The data files provided are well organized and in particular contains a README file which makes it easy for you to assess the data. The provided resources allow the replication of experiments.

Review #3
Anonymous submitted on 05/Jul/2022
Review Comment:

This paper presents an approach for finding tweets about eating disorders. The main contribution is to add the use of knowledge graph embeddings into the data for the classification process.
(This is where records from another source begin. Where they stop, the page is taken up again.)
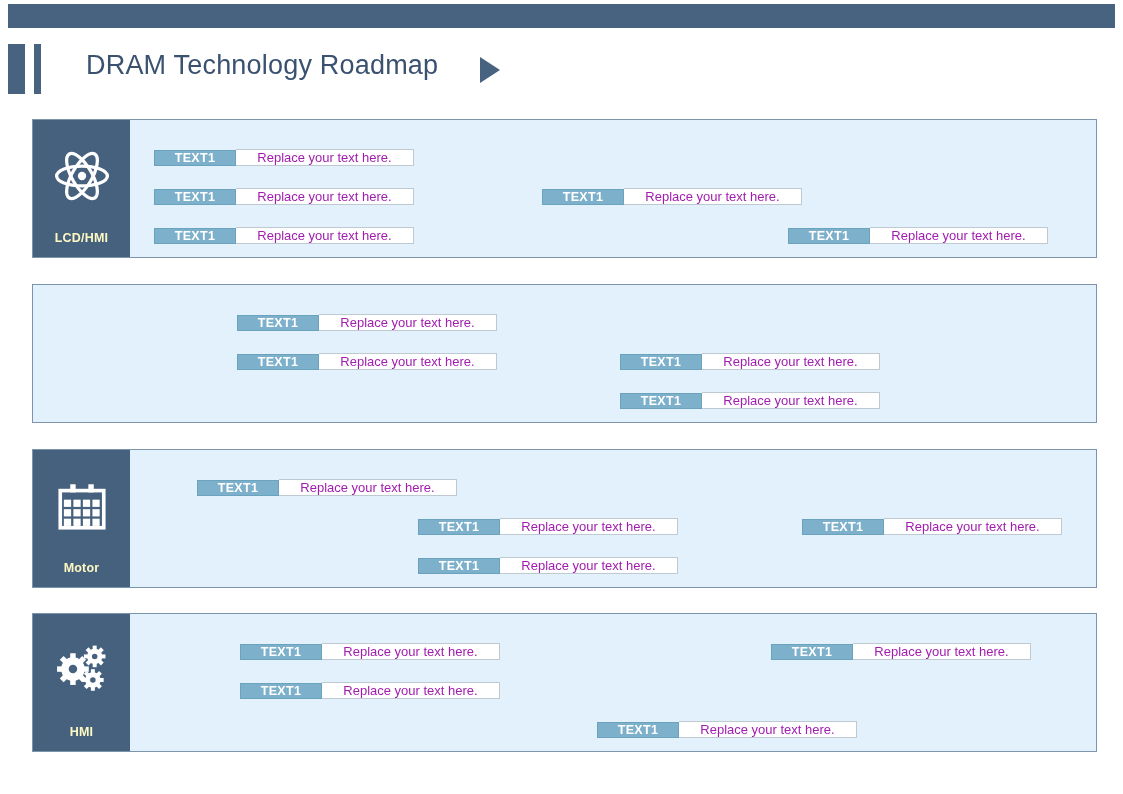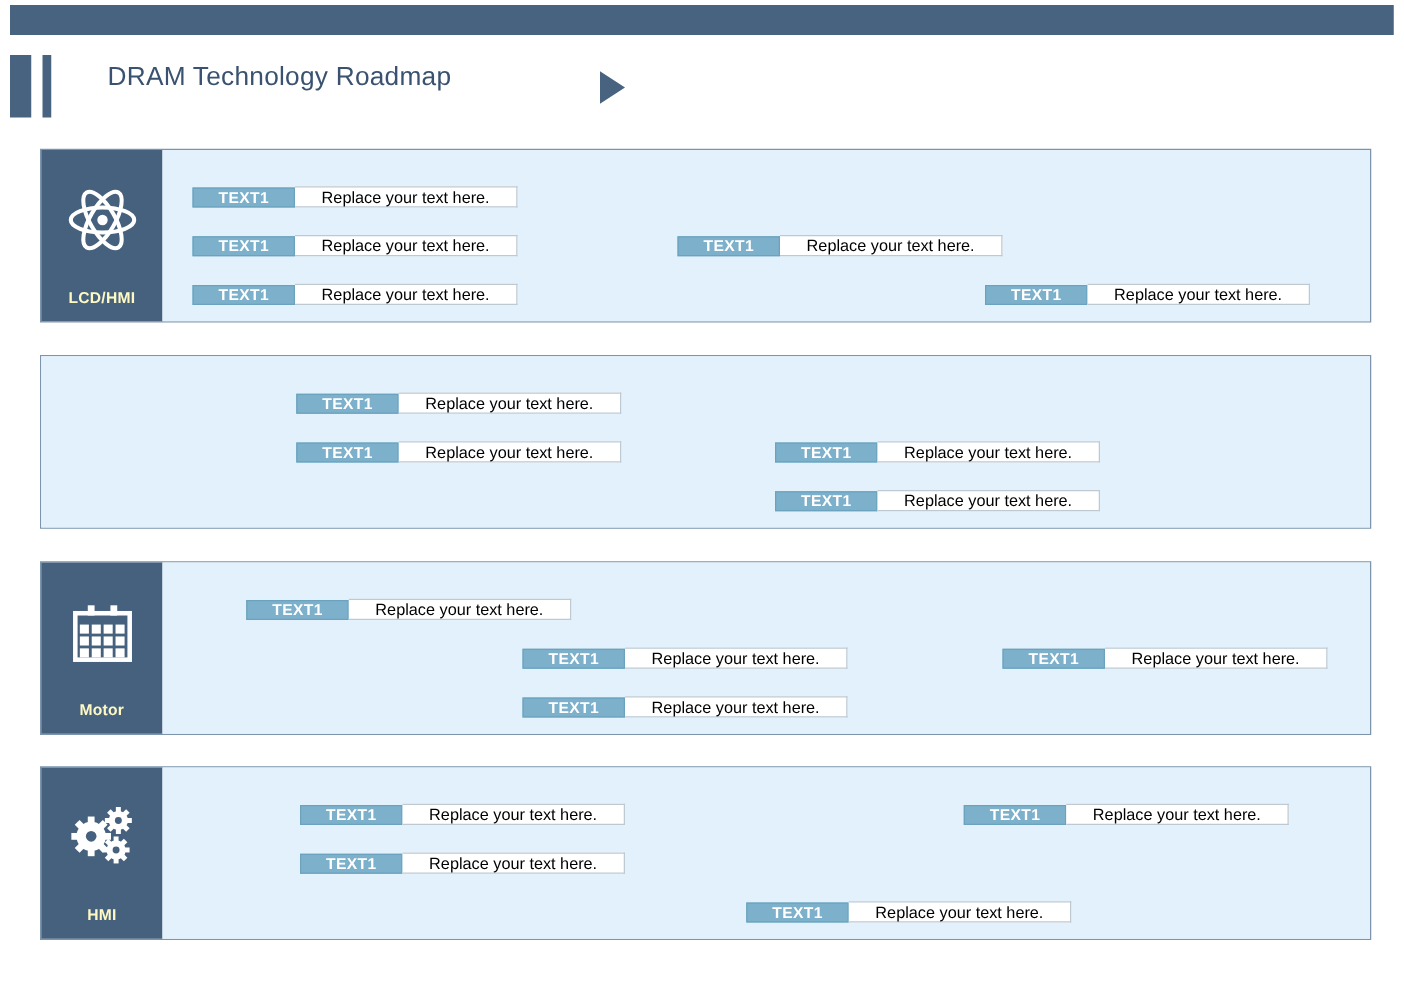--- a/index.html
+++ b/index.html
@@ -40,21 +40,21 @@
     background: #48637f;
   }
   .title-mark-thin {
     width: 7px;
     background: #48637f;
   }
   .page-title {
     position: absolute;
     left: 86px;
     top: 50px;
-    font-size: 21px;
+    font-size: 27px;
     color: #3a5270;
     letter-spacing: 0.2px;
     white-space: nowrap;
   }
   .title-arrow {
     position: absolute;
     left: 480px;
     top: 57px;
     width: 0;
     height: 0;
@@ -126,21 +126,21 @@
     align-items: center;
     justify-content: center;
     letter-spacing: 0.3px;
   }
   .chip-body {
     flex: 1 1 auto;
     background: #ffffff;
     border: 1px solid #bfc9d2;
     border-left: none;
     box-sizing: border-box;
-    color: #000000;
+    color: #a21caf;
     font-size: 13px;
     display: flex;
     align-items: center;
     justify-content: center;
     padding: 0 8px;
     white-space: nowrap;
   }
 </style>
 </head>
 <body>

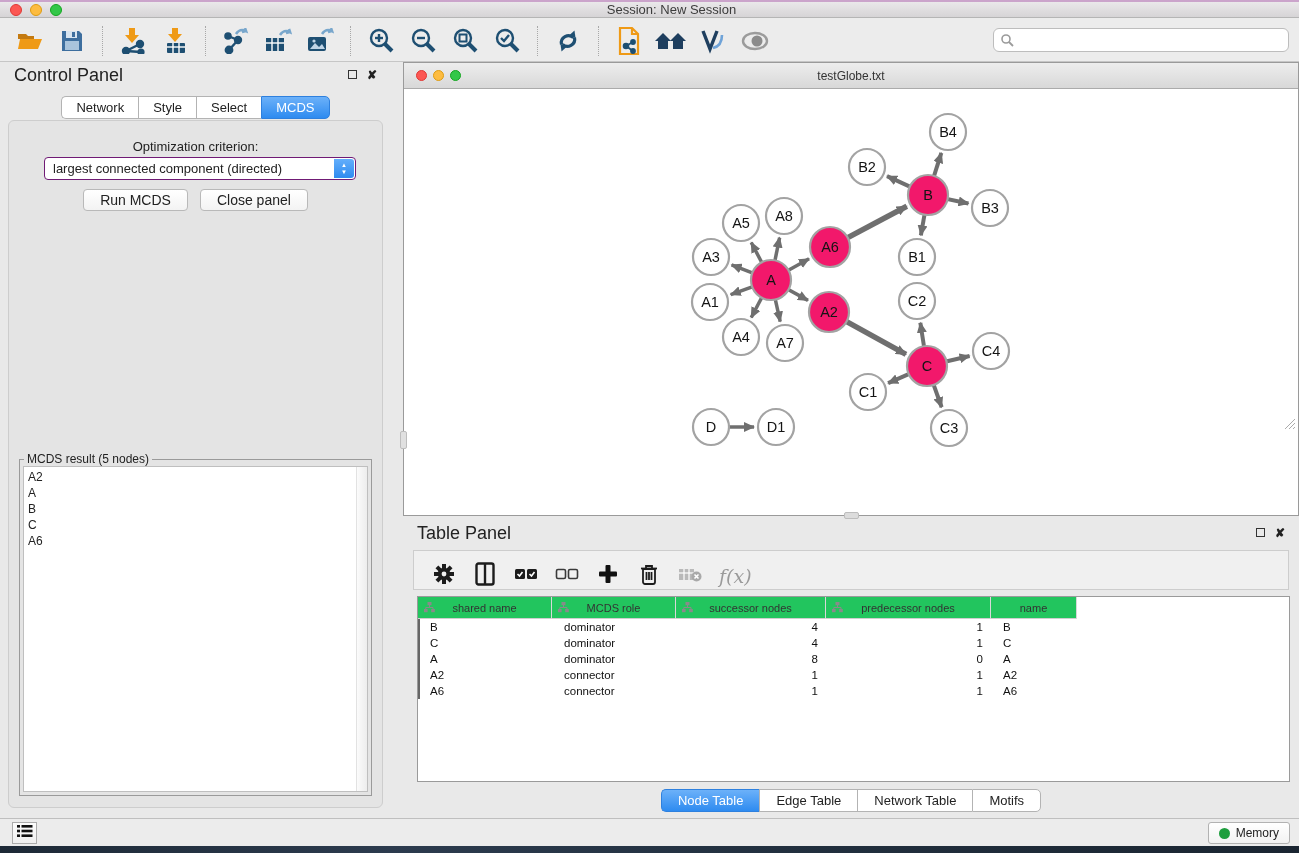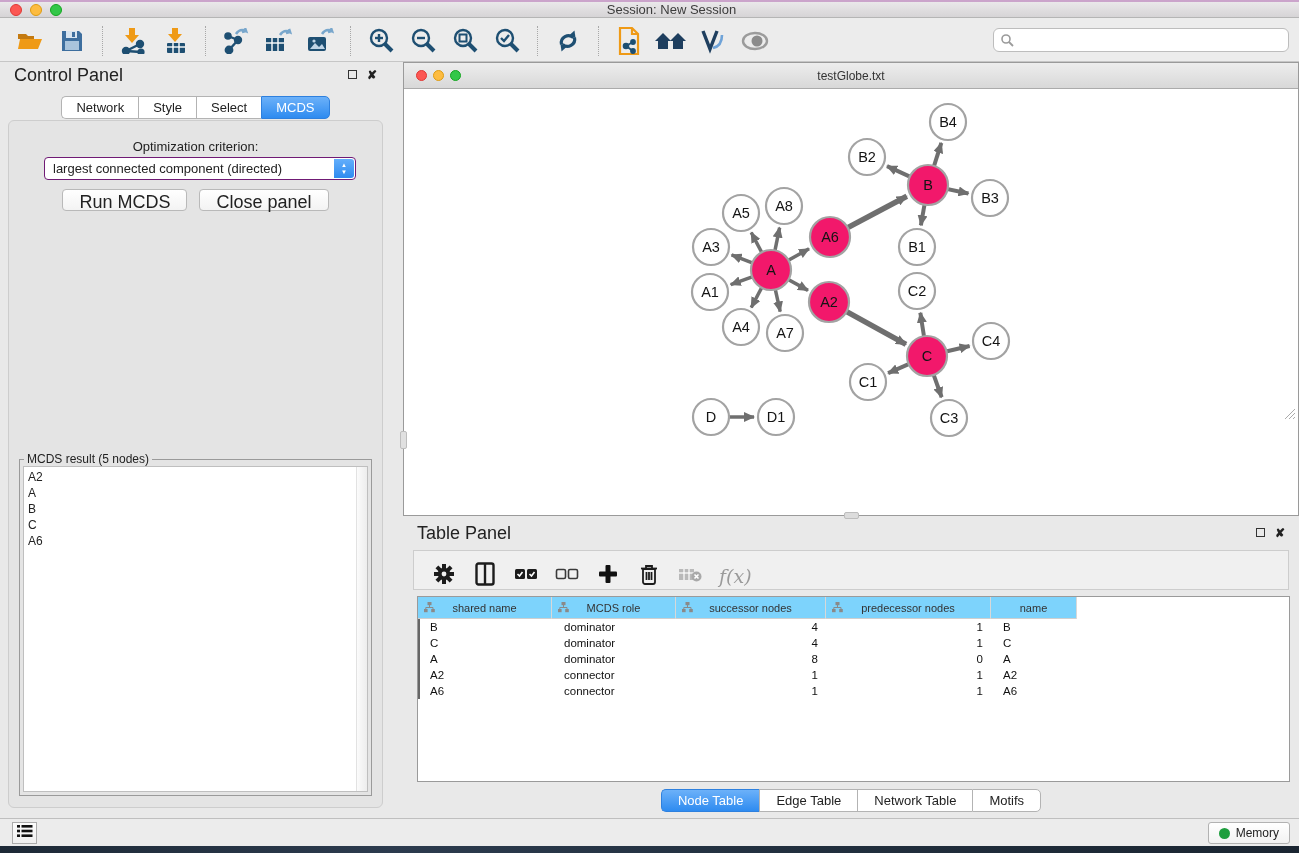--- a/index.html
+++ b/index.html
@@ -73,21 +73,21 @@
   }
   .combo .stepper {
     position:absolute; right:1px; top:1px; bottom:1px; width:20px;
     background:linear-gradient(#63AEFB,#2E8BF0); border-radius:0 3px 3px 0;
     display:flex; flex-direction:column; align-items:center; justify-content:center;
     color:#fff; font-size:6px; line-height:6px; gap:1px;
   }
   .cp-buttons { position:absolute; left:0; right:0; top:68px; display:flex; justify-content:center; gap:12px; }
   .mac-btn {
     background:linear-gradient(#FFFFFF,#F3F3F3); border:1px solid #B9B9B9; border-radius:4px;
-    font-size:18px; padding:2px 16px; height:22px; color:#222;
+    font-size:14px; padding:2px 16px; height:22px; color:#222;
     font-family:"Liberation Sans",sans-serif;
   }
   .result-box {
     position:absolute; left:10px; right:10px; top:338px; height:337px;
     border:1px solid #9A9A9A;
   }
   .result-box .legend {
     position:absolute; top:-8px; left:4px; background:#E4E4E4; padding:0 3px; font-size:12px;
   }
   .result-list {
@@ -100,21 +100,21 @@
     position:absolute; left:403px; top:0; width:896px; height:454px;
     border:1px solid #9A9A9A; background:#fff;
   }
   .net-titlebar {
     height:26px; background:linear-gradient(#EDEDED,#D8D8D8); border-bottom:1px solid #ABABAB;
     display:flex; align-items:center; position:relative;
   }
   .net-titlebar .lights { margin-left:12px; gap:6px; }
   .net-titlebar .light { width:11px; height:11px; }
   .net-titlebar .title { position:absolute; left:0; right:0; text-align:center; font-size:12px; color:#333; }
-  .net-canvas { position:relative; width:100%; height:332px; background:#fff; }
+  .net-canvas { position:relative; width:100%; height:332px; background:#fff;margin-top:10px; }
   .resize-grip { position:absolute; right:2px; bottom:2px; width:13px; height:13px; }
   .splitter-handle-v {
     position:absolute; left:-4px; top:368px; width:7px; height:18px;
     background:#E0E0E0; border:1px solid #BDBDBD; border-radius:2px;
   }
   .splitter-handle-h {
     position:absolute; left:440px; bottom:-4px; width:15px; height:7px;
     background:#DCDCDC; border:1px solid #BDBDBD; border-radius:2px;
   }
   
@@ -123,21 +123,21 @@
     position:absolute; left:10px; right:10px; top:30px; height:40px;
     background:#F0F0F0; border:1px solid #CDCDCD;
     display:flex; align-items:flex-end; gap:17px; padding-left:18px;
   }
   .tp-btn { display:flex; align-items:center; justify-content:center; width:24px; height:26px; }
   .fx { font-family:"DejaVu Serif", serif; font-style:italic; font-size:19px; color:#9A9A9A; width:auto; }
   .tbl-box {
     position:absolute; left:14px; top:76px; width:873px; height:186px;
     background:#fff; border:1px solid #9A9A9A; overflow:hidden;
   }
-  .tbl-head { display:flex; height:22px; background:#7dd3fc; border-bottom:1px solid #CFCFCF; width:659px; }
+  .tbl-head { display:flex; height:22px; background:#22c55e; border-bottom:1px solid #CFCFCF; width:659px; }
   .th {
     position:relative; font-size:11px; color:#333; display:flex; align-items:center; justify-content:center;
     border-right:1px solid #D8D8D8; height:22px;
   }
   .th .colicon { position:absolute; left:6px; top:5px; }
   .tbl-body { border-left:2px solid #666; }
   .tr { display:flex; height:16px; align-items:center; }
   .td { font-size:11.5px; color:#111; padding:0 10px; white-space:nowrap; overflow:hidden; }
   .c0{width:134px;} .c1{width:124px;} .c2{width:150px;} .c3{width:165px;} .c4{width:86px;}
   .a-left{text-align:left;} .a-right{text-align:right;}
A 2K tweet dataset has been labeled and used for training and testing.

Strong points:
-Contributing new labeled dataset to the community
-Well-written and well-structured paper.

Weak points:
-Low novelty.
-Motivation for finding ED tweets is not clear.
-Questionable evaluation protocol.

Additional comments:
-It appears as the main contribution is the use of knowledge base embeddings for this particular problem, otherwise the approach is quite similar to what has been used for other domains.
-It's not easy to understand exactly why it's important to find tweets about ED (except those you can already find by search/filter).
-Misleading title: This paper is about classification of tweets.
-A separate validation set should have been used, not only training and test, otherwise overfitting is likely (and contributing to the high accuracy).
-No comparison with methods from related work, e.g., [8]
-As the authors also point out, the way the dataset is created (including labeling), might bias the sampling and results. I would have liked to be convinced that this is indeed not affecting the results, otherwise the performance is quite meaningless to me.
-Except for the fact that knowledge graph embeddings are used, I don't see a strong contribution wrt. the semantic web research area.